Offiziell bestätigen will man das erst nach der deutschen Bundestagswahl am 23. Februar. Die EU-Kommissionspräsidentin hatte bereits vor ihrer Wiederwahl von mindestens 500 Milliarden Euro allein für die Aufrüstung der EU gesprochen. Der Grund: Russland wolle nach der Ukraine auch Europa angreifen, man sei also akut bedroht. Auch dann, wenn der Ukraine-Krieg beendet sei. Belege für diese stetig wiederholte Behauptung gibt es jedoch keine. Und sie ist auch logisch nicht nachvollziehbar.

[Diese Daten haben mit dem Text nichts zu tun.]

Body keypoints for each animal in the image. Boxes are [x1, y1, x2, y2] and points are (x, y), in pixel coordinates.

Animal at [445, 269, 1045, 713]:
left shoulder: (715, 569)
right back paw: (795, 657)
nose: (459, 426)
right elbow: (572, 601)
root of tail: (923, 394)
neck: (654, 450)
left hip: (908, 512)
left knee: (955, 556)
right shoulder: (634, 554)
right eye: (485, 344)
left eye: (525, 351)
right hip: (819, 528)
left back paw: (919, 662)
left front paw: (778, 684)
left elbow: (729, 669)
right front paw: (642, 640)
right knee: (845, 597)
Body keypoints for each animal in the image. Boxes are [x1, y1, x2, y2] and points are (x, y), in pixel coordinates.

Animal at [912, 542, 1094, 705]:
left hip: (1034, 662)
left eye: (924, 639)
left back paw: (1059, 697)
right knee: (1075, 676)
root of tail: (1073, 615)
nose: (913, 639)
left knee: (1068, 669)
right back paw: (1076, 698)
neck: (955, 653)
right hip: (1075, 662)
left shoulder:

Die Ukraine soll weiterkämpfen und unterstützt werden. Ungeachtet der Gespräche zwischen den USA und Russland über einen Frieden. Anstatt sich zu freuen, dass der Krieg in Europa hoffentlich bald beendet sein wird, will man ihn unbedingt fortführen. Man beharrt weiter auf seinem Irrweg, der sich immer weiter von der Realität – ob sie einem gefällt oder nicht – entfernt. Die EU-Kommissionspräsidentin will den EU-Beitritt der Ukraine beschleunigen, weil Präsident Trump eine Nato-Mitgliedschaft des Landes nun ausgeschlossen hat. Obwohl die Ukraine die wichtigsten Kriterien, wie etwa Demokratie und Rechtsstaatlichkeit, nicht erfüllt: Es haben seit Jahren keine Wahlen mehr stattgefunden, die Amtszeit des Präsidenten und der Regierung ist längst abgelaufen, Opposition und kritische Journalisten werden verfolgt – was man stets auch Russland vorgeworfen hat. Die ukrainischen Medien haben in der Bevölkerung massiv an Glaubwürdigkeit verloren.

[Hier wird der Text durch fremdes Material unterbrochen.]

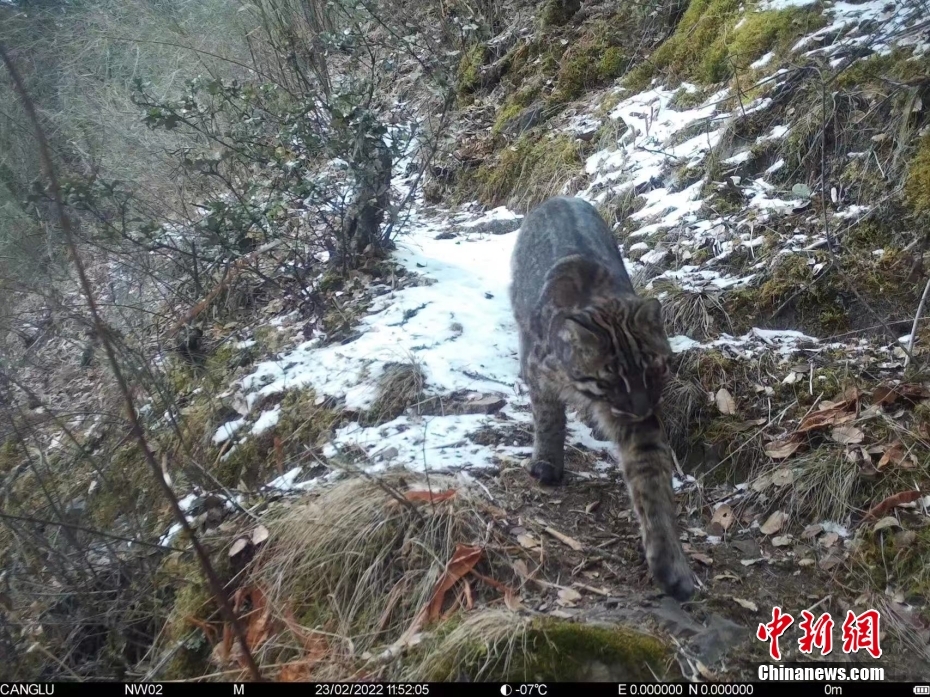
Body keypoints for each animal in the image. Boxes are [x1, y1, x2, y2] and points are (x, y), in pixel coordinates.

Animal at [509, 196, 694, 601]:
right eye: (611, 380)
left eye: (654, 370)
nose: (640, 407)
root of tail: (559, 197)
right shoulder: (541, 374)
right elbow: (548, 418)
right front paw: (547, 461)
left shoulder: (641, 425)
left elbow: (651, 481)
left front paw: (669, 562)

Die Verhandlungen sollen beschleunigt werden trotz aller Warnungen, dass ein Beitritt der Ukraine aufgrund der Korruption unmöglich, finanziell nicht verkraftbar wäre und das Ende der EU bedeuten würde.
Die politische Führung Europas mutet, von außen betrachtet, inzwischen wie eine irre gewordene, realitätsfremde und abgehobene Kaste an, die längst nicht mehr die Interessen der Bürger vertritt. Das ist auch nicht ihr Ziel, sie hat andere, selbstgesteckte Ziele. Es ist eine Kaste, deren wichtigste Ziele (laut EU-Kommission) der Kampf gegen „Desinformation“ und CO2, sowie für „Diversität“, Gender und ein Recht auf Abtreibung und Sterbehilfe sind. Ein Leitbild für die Welt ist dies wohl kaum, sondern wirkt eher abschreckend. Es hat den Anschein, Europa habe sich einem Todestrieb hingegeben.